* _QUOTED PASSAGE_:

§ §

RE: [RFC PATCH] fs: file freeze support

From: Namjae Jeon
Date: Mon Jan 19 2015 - 08:07:12 EST


> On Thu, Jan 15, 2015 at 08:36:55PM +0900, Namjae Jeon wrote:
> > We introduce per-file freeze feature for unifying defrag ext4 and xfs
> > as first ingredient. We get the idea courtesy of Dave Chinner
> > (https://lkml.org/lkml/2014/7/14/759)
Hi Dave,
>
> /me pages the context back in
>
> > per-file freeze will be used to avoid that file is not modified while
> > userspace is doing the defrag.
> >
> > This patch tries to implement file write freeze functionality.
> > Introduce new inode state, I_WRITE_FREEZED.
>
> I_WRITE_FROZEN.
Okay.
>
> > When this state is set, any process which tries to modify the file's address
> > space, either by pagefault mmap writes or using write(2), will block until
> > the this state is cleared. I_WRITE_FREEZED is set by calling FS_IOC_FWFREEZE
> > ioctl and clear by FS_IOC_FWTHAW ioctl.
> >
> > File write freeze functionality, when used in conjunction with
> > inode's immutable flag can be used for creating truly stable file snapshots
> > wherein write freeze will prevent any modification to the file from already
> > open file descriptors and immutable flag will prevent any new modification
> > to the file. One of the intended uses for stable file snapshots would be in
> > the defragmentation applications which defrags single file.
>
> I don't quite understand why the full filesystem freeze is
> necessary? The thaw occurs immediately after I_WRITE_FREEZED is set,
We started by looking at fs freeze for file freeze implementation,
So got biased for using fs freeze or similar approach.
Thanks for suggesting a better way.

§ §

* _RECORDED DATA_:
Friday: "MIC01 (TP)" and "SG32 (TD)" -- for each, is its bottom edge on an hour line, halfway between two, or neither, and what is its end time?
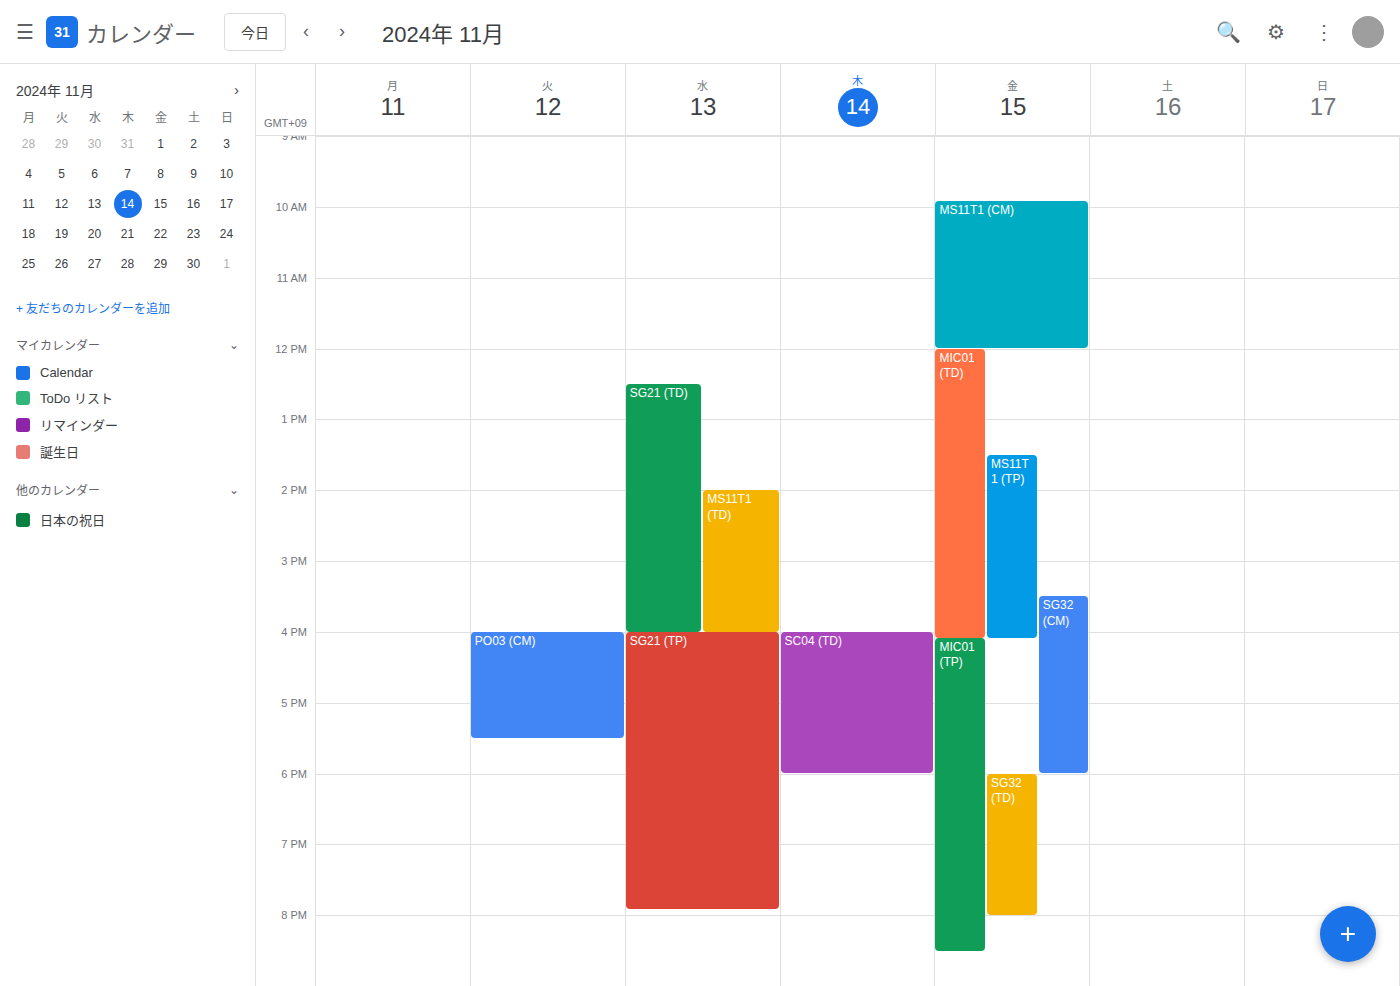
"MIC01 (TP)": 8:30 PM, halfway between the 8 PM and 9 PM lines. "SG32 (TD)": 8:00 PM, exactly on the 8 PM line.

§ §

* _TASK DESCRIPTION_: Rewrite everything from "From: Namjae Jeon" down to "doing the defrag." in the file freeze patch discussion, putting "per-file write freeze" in place of "per-file freeze".

* _EXERCISE RESPONSE_:
From: Namjae Jeon
Date: Mon Jan 19 2015 - 08:07:12 EST


> On Thu, Jan 15, 2015 at 08:36:55PM +0900, Namjae Jeon wrote:
> > We introduce per-file write freeze feature for unifying defrag ext4 and xfs
> > as first ingredient. We get the idea courtesy of Dave Chinner
> > (https://lkml.org/lkml/2014/7/14/759)
Hi Dave,
>
> /me pages the context back in
>
> > per-file write freeze will be used to avoid that file is not modified while
> > userspace is doing the defrag.